- PASSAGE FOR REVIEW:

The major market mistakes of 2018

23 January 2019

Jeremy Lang, partner and co-founder of Ardevora Asset Management, considers why it can be dangerous to stop making predictions.

By Jeremy Lang,

Ardevora Asset Management

The brutal fact is, being a fund manager means making predictions and predicting is hard, especially in financial markets. Not only do you need to predict which companies will prosper or wither, but also how other investor views on these companies will change. You need to get both parts right to win. There is no short cut.

In the world of relentless prediction and error it is easy to get lost and confused. But you must never stop predicting. Stale predictions are dangerous; they encourage lethargy or belligerent denial.

When we look back at 2018, the market made several mistakes – the framing of ‘rational Trump’ and misunderstanding China’s growth.

 

Trump is behaving like a classic ‘boss’

The biggest mistake by far last year was the belief of what drives Donald Trump and what it means for growth. In our view, it was widely assumed Trump was unpredictable and irrational, but whatever he did would be pro-growth. We admit to the same error, but we see things differently now.

If we suspend our belief system and allow the concept of ‘rational Trump’ to exist, what could ‘rational’ – and hence, predictable – Trump mean. Trump was elected on a set of promises – such as cut taxes, quit the Paris Agreement, correct the trade deficit with China, build a border wall and make NATO members pay more. He has attempted and, in most cases, succeeded in fulfilling his promises.

- EXPLORE THE MATERIAL:
**a)** In the article on 2018 market mistakes, retype the text from "Trump is behaving" up to and including "things differently now.".
**b)** According to the article on 2018 market mistakes, what position does Jeremy Lang hold at Ardevora Asset Management?

Skeletal landmark data:
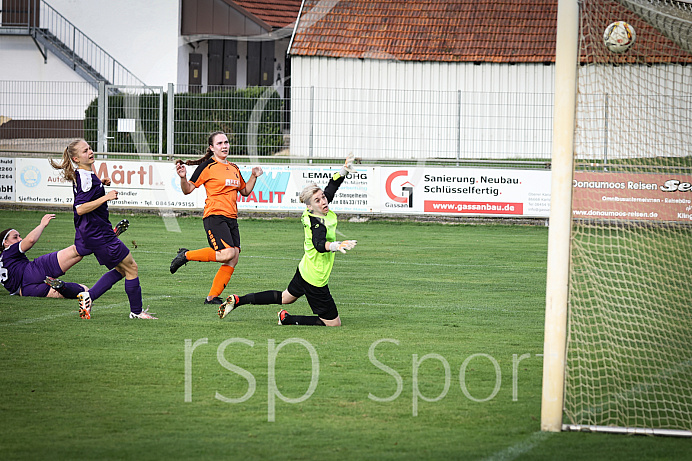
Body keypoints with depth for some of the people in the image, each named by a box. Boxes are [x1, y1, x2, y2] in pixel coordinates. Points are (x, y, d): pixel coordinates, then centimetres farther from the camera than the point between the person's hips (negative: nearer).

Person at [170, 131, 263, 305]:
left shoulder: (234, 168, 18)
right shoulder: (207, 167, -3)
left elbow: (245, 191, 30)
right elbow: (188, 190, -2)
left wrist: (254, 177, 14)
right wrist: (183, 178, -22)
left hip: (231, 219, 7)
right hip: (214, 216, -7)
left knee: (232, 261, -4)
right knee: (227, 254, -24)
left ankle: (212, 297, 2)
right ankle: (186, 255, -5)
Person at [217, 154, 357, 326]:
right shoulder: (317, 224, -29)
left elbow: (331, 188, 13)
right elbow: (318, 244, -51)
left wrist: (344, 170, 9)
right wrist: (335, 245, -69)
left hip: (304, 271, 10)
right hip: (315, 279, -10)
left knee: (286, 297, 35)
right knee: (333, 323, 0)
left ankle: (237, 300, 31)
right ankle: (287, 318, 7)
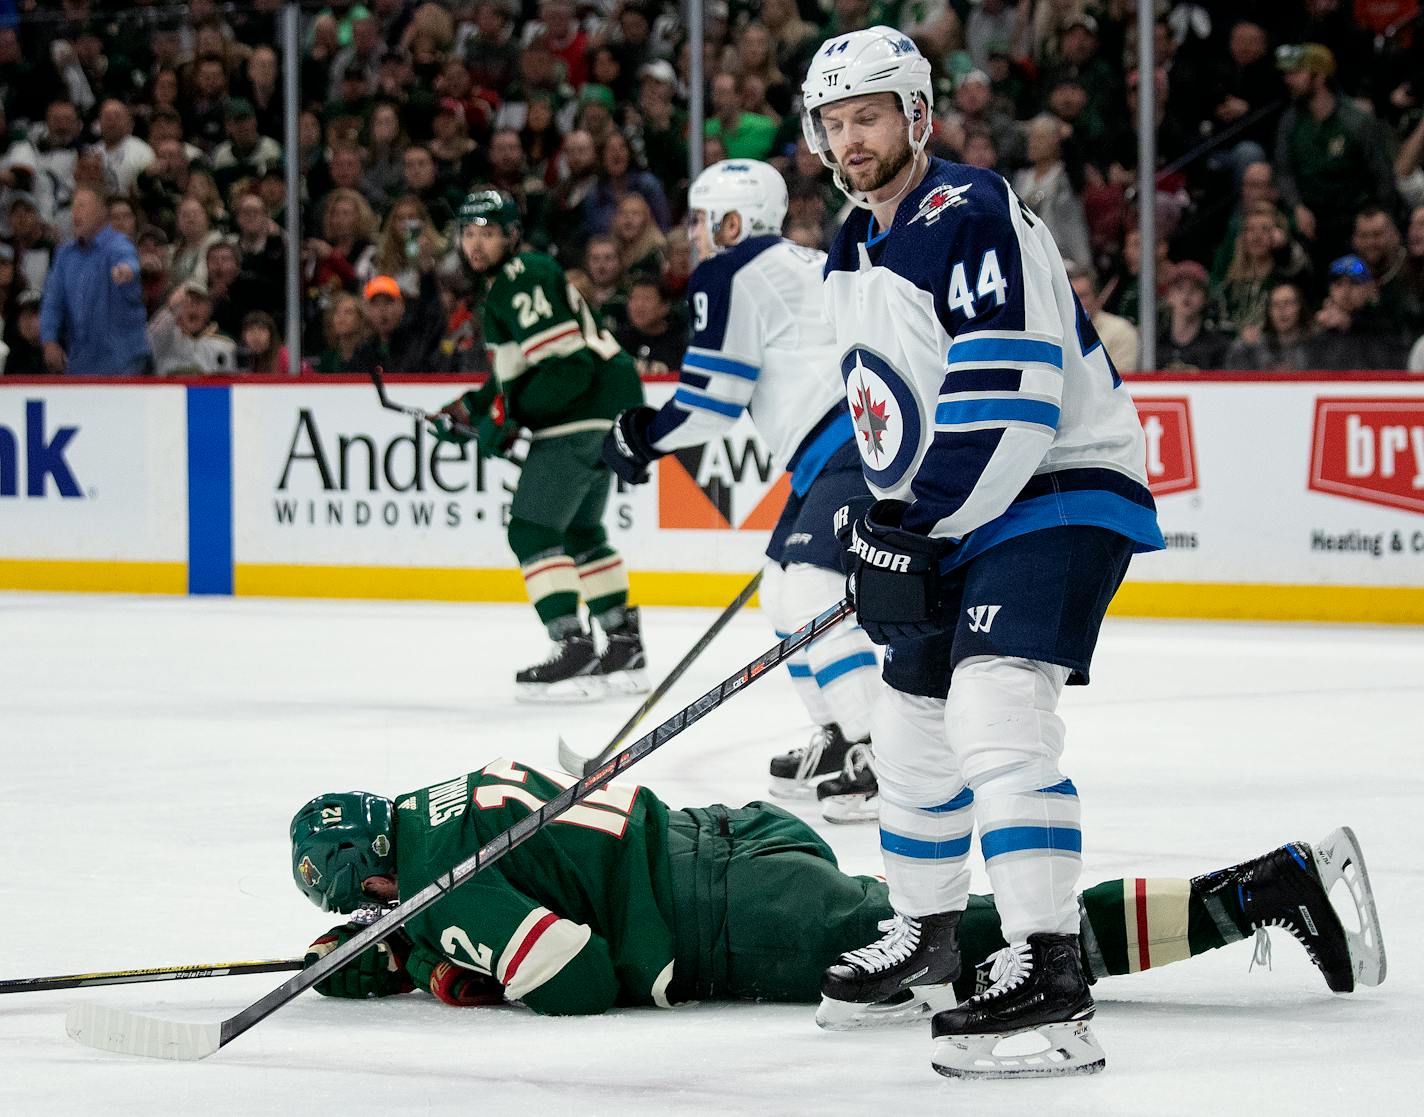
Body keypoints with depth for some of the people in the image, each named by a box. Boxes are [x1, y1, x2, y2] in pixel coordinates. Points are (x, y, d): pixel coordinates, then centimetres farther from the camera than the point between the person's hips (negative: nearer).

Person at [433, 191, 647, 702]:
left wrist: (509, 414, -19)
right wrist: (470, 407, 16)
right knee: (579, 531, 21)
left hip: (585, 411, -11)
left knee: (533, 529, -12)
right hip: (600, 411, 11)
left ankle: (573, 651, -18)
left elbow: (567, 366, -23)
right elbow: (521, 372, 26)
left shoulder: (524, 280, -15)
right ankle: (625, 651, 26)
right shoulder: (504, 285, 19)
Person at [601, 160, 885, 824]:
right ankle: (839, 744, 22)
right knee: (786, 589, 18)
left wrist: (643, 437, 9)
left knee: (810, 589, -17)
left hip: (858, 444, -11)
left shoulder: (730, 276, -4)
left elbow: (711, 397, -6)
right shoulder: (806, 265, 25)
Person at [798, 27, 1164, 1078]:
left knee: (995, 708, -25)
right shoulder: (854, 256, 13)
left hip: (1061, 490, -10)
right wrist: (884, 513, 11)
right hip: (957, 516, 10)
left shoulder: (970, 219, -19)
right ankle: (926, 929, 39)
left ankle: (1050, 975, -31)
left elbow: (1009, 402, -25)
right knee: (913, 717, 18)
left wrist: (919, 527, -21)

- TASK SOLUTIONS:
**a)**
Trump is behaving like a classic ‘boss’

The biggest mistake by far last year was the belief of what drives Donald Trump and what it means for growth. In our view, it was widely assumed Trump was unpredictable and irrational, but whatever he did would be pro-growth. We admit to the same error, but we see things differently now.

**b)** He is a partner and co-founder of Ardevora Asset Management.